● Text section
◆ ◆ ◆ ◆
Slow boat to justice

  • The government keeps dilly-dallying while frustrated conflict victims keep waiting.
- GEJA SHARMA WAGLE

Apr 12, 2019-

The transitional justice process remains incomplete nearly 13 years after the signing of the Comprehensive Peace Accord and the management of the combatants of the then rebel Communist Party of Nepal (Maoist) in 2006. The formation of a five-member recommendation committee led by former chief justice Om Prakash Mishra to reconstitute the Truth and Reconciliation Commission and the Commission of Investigation on Enforced Disappeared Persons has brought the transitional justice discourse into the limelight again. But the fate of transitional justice and is as elusive as ever because of the vested and contradictory interests of the ruling and opposition parties.

From the start, the victims, civil society and international community have been demanding that the highly controversial transitional justice law be amended and the commissions be restructured. The existing transitional justice law does not meet international standards. It is not victim or human rights friendly,.Rather, it is perpetrator friendly. If the government and the ruling Nepal Communist Party are sincere in their commitment to transitional justice, they should amend the law and restructure the commissions. That will pave the way for justice and reparation.
◆ ◆ ◆ ◆
● Information supplied
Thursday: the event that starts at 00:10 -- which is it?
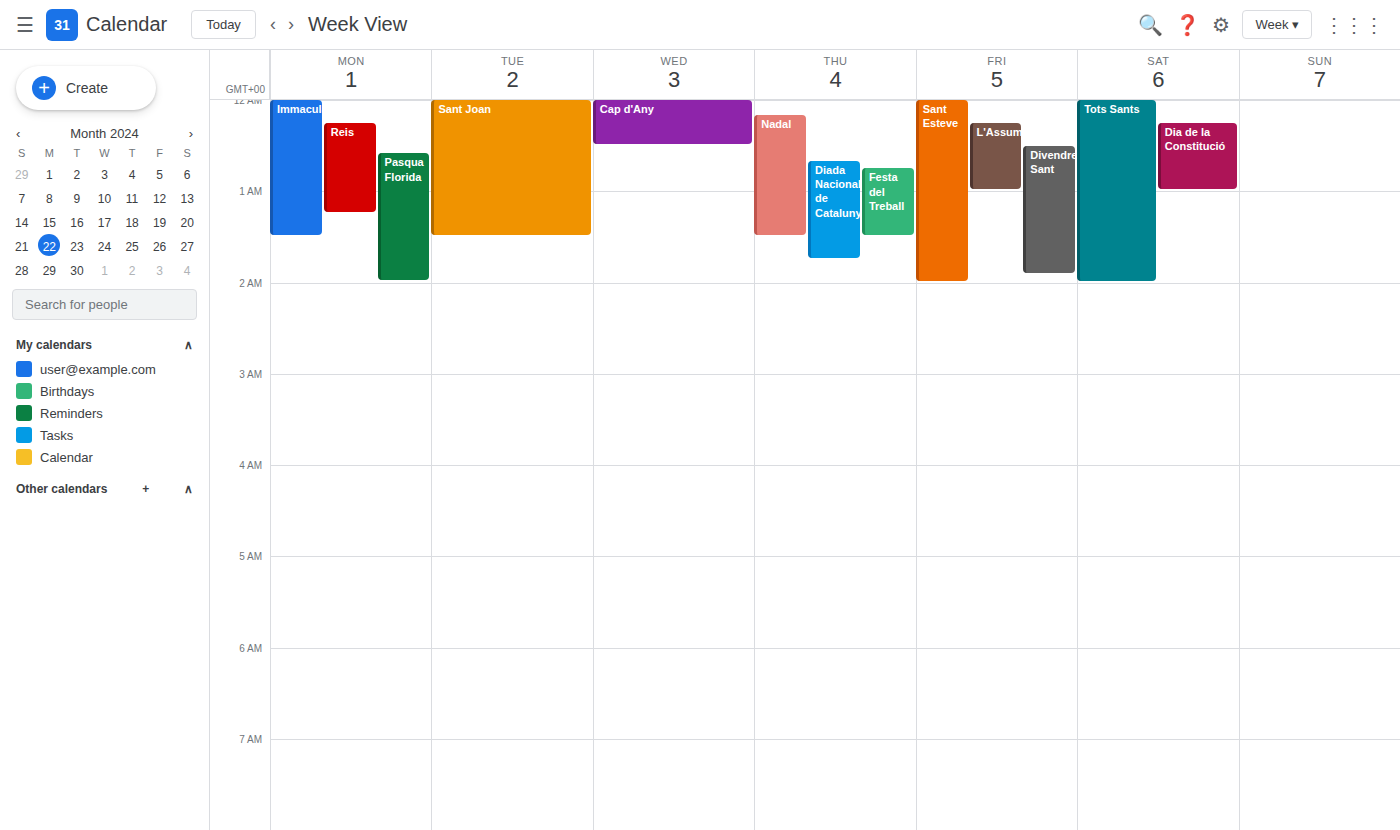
◆ ◆ ◆ ◆
● What you need to do
1. In the article on transitional justice in Nepal, why is the fate of transitional justice said to be as elusive as ever?
2. Reproduce the part of the article on transitional justice between "- GEJA SHARMA" and "and opposition parties.", inclusive.

● Exercise answers
1. The fate of transitional justice remains elusive because of the vested and contradictory interests of the ruling and opposition parties.

2.
- GEJA SHARMA WAGLE

Apr 12, 2019-

The transitional justice process remains incomplete nearly 13 years after the signing of the Comprehensive Peace Accord and the management of the combatants of the then rebel Communist Party of Nepal (Maoist) in 2006. The formation of a five-member recommendation committee led by former chief justice Om Prakash Mishra to reconstitute the Truth and Reconciliation Commission and the Commission of Investigation on Enforced Disappeared Persons has brought the transitional justice discourse into the limelight again. But the fate of transitional justice and is as elusive as ever because of the vested and contradictory interests of the ruling and opposition parties.